■ PROBLEM TO SOLVE ■
Going through the data below, please show each line containing the string "type".

*** EXTRACTED MATERIAL ***

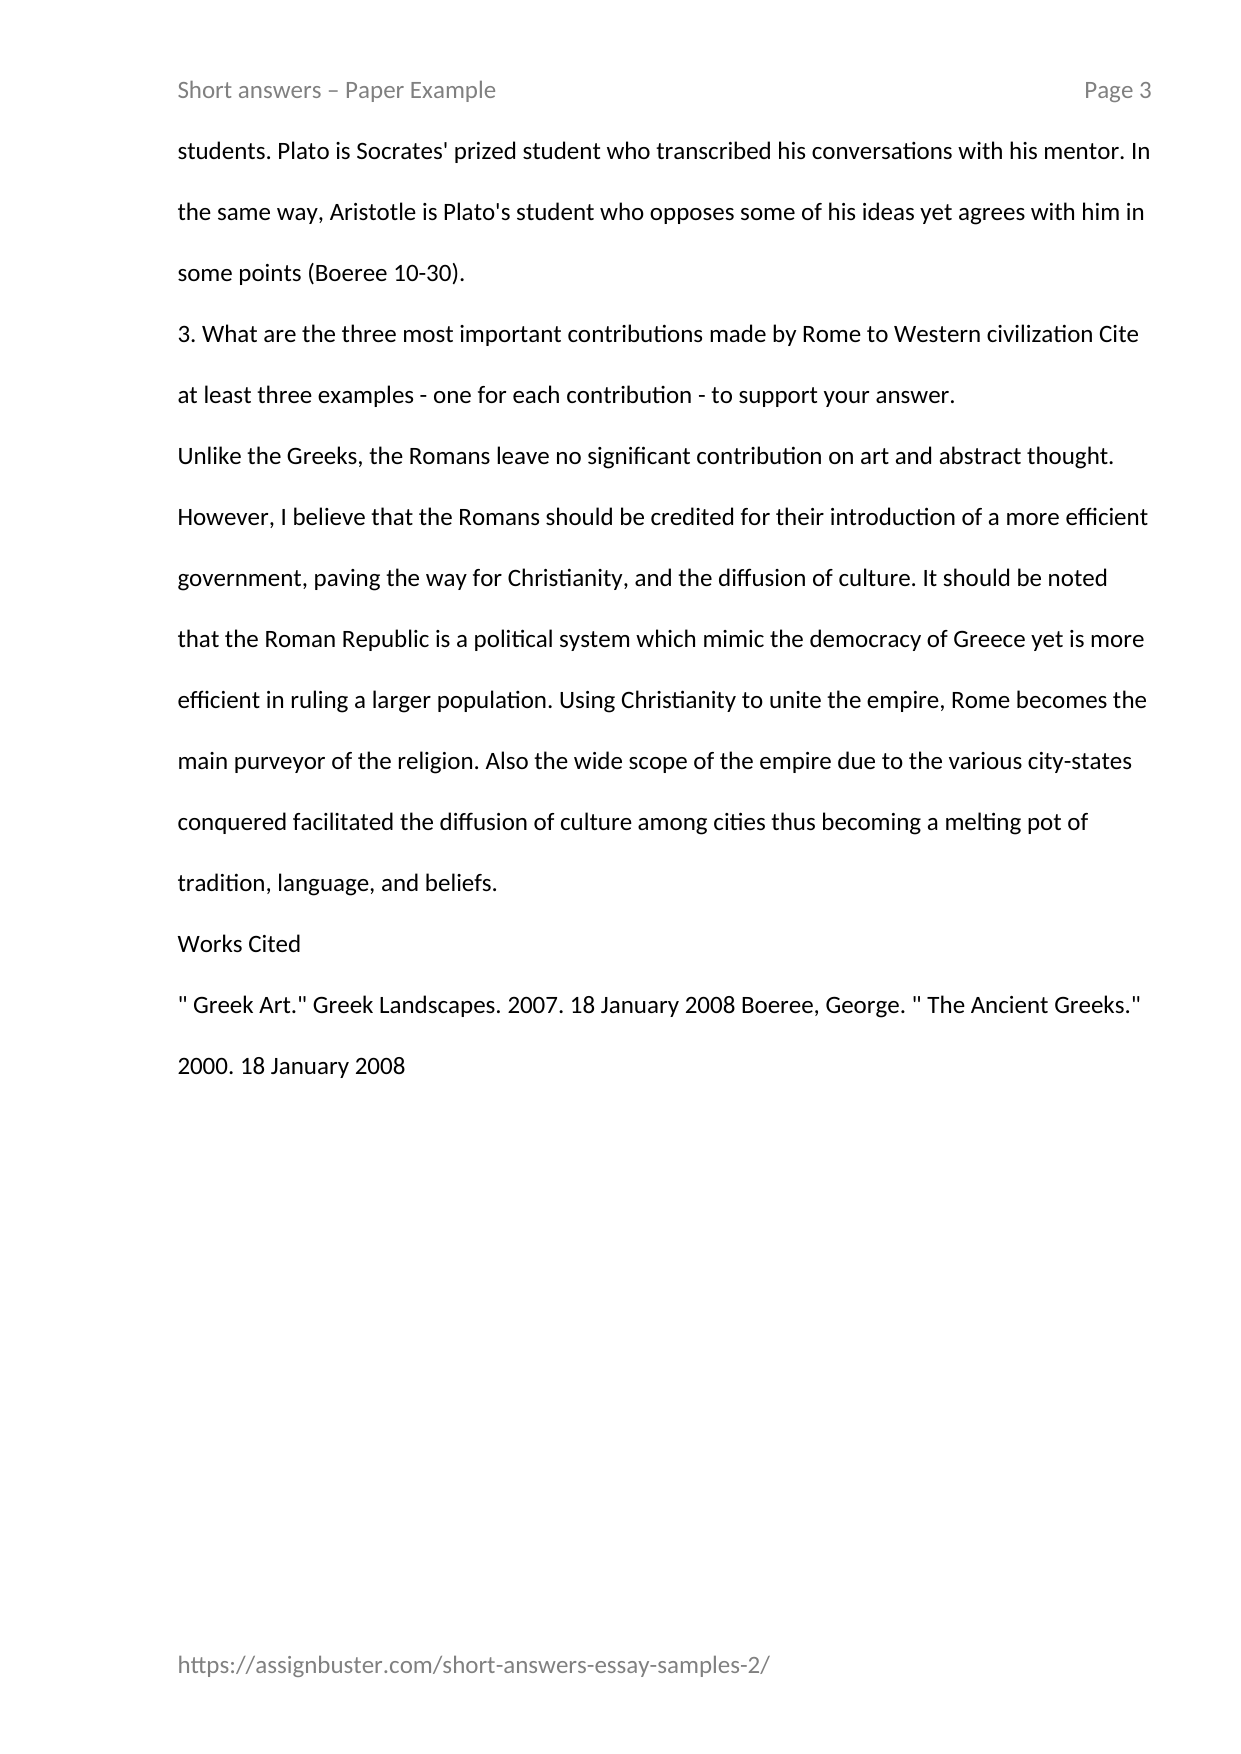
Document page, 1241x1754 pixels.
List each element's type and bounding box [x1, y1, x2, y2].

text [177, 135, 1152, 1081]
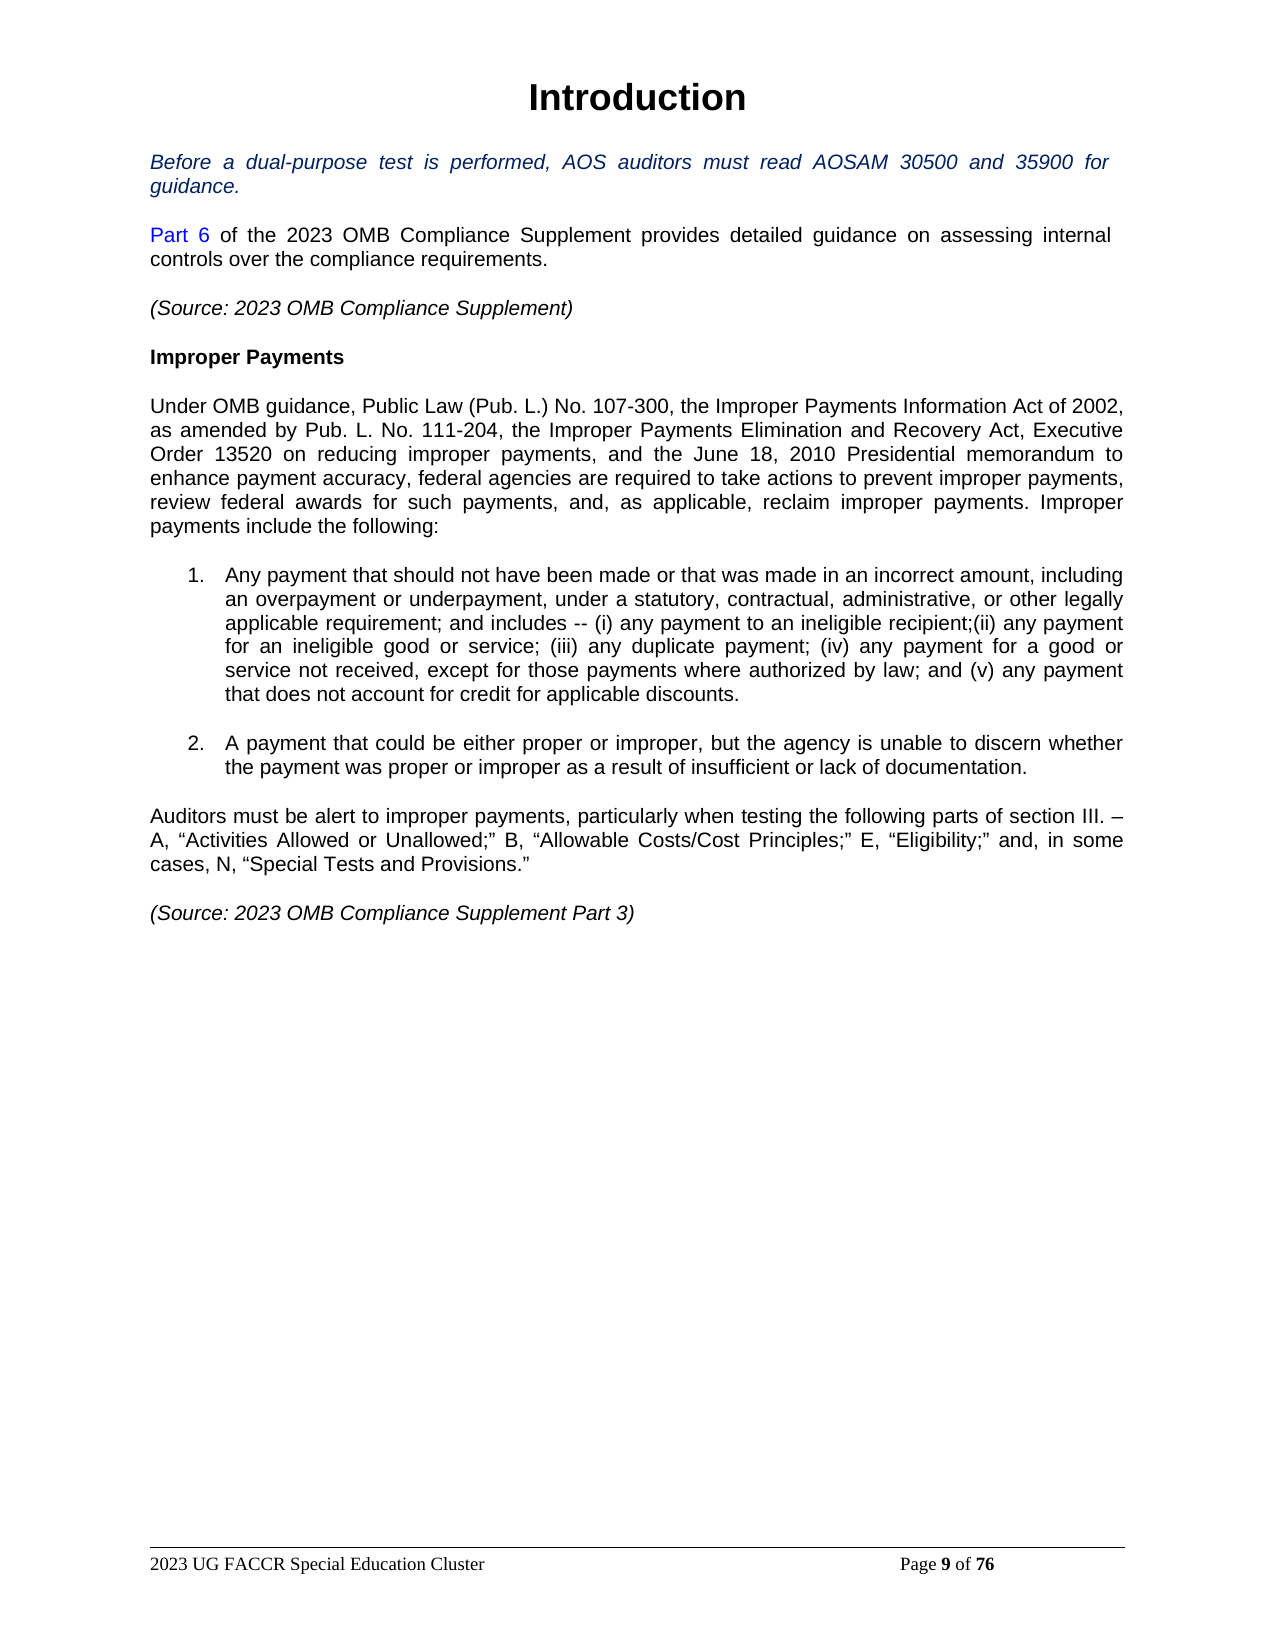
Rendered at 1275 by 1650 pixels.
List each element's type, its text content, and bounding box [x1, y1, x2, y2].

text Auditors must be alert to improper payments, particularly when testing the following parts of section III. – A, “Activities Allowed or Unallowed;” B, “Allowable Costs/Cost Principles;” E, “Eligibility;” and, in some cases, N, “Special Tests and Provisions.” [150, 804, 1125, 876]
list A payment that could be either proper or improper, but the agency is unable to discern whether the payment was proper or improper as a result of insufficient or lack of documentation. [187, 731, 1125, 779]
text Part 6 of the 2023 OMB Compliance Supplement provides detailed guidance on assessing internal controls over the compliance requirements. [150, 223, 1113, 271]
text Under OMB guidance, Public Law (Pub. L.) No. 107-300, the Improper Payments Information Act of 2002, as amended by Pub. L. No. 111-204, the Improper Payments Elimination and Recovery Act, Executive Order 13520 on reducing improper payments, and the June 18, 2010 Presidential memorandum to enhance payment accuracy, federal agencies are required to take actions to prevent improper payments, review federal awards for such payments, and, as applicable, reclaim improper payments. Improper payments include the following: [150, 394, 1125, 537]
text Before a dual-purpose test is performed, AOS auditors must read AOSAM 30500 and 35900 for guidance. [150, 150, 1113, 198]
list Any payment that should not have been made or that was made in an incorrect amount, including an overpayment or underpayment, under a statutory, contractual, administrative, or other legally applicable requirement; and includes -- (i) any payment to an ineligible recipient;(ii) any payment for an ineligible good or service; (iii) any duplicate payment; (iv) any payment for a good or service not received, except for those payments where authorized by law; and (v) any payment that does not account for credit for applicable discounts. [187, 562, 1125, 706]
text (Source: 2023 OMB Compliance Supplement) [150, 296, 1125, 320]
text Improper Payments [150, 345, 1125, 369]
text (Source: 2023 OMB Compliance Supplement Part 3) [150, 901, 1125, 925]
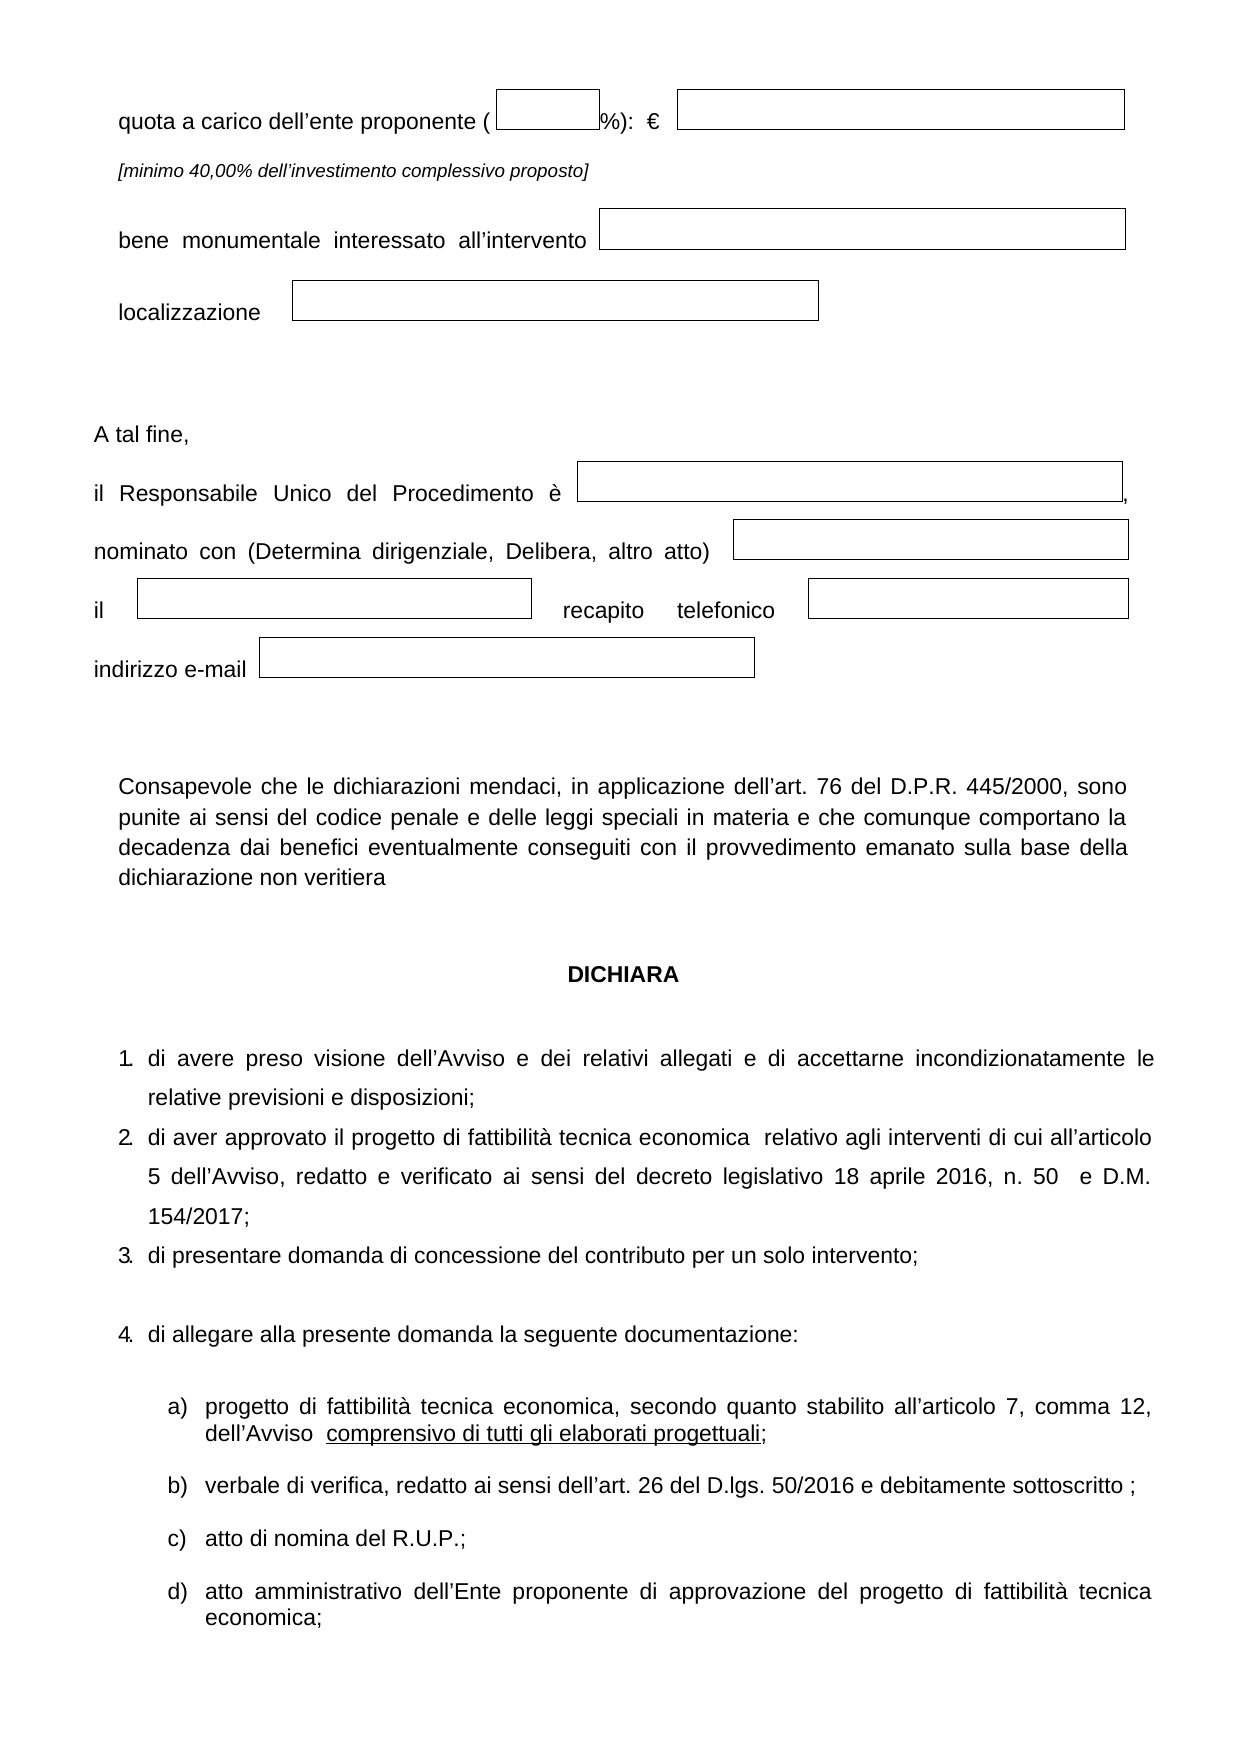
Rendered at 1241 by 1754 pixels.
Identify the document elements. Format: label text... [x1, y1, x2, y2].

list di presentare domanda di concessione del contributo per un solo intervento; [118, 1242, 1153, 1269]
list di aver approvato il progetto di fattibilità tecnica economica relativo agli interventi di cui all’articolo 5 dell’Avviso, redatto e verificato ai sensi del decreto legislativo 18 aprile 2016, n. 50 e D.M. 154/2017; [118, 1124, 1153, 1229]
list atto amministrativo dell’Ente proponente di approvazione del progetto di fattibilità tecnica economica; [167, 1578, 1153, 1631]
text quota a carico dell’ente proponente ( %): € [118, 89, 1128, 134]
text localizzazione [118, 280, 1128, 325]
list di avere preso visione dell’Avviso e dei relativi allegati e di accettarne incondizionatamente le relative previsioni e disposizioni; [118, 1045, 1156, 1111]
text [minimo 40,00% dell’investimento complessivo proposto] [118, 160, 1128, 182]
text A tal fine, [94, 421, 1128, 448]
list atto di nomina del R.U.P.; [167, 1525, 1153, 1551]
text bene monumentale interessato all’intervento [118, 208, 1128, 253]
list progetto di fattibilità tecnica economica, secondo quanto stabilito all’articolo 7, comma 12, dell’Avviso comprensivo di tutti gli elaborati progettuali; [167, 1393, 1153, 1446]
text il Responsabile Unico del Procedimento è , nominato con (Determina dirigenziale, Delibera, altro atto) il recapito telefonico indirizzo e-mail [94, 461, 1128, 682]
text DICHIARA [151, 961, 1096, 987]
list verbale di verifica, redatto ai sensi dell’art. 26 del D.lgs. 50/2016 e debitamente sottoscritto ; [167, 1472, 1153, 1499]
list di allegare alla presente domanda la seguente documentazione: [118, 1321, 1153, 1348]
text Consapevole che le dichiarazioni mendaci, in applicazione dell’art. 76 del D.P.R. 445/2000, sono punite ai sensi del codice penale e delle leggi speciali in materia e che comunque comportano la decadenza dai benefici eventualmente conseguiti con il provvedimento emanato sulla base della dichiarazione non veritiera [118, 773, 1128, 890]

*** End of EXTRACTED MATERIAL ***

■ OUTPUT OF THE EXERCISE ■
List each element's type and bounding box [x1, y1, x2, y2].
List each element's type, its text content, and bounding box [x1, y1, x2, y2].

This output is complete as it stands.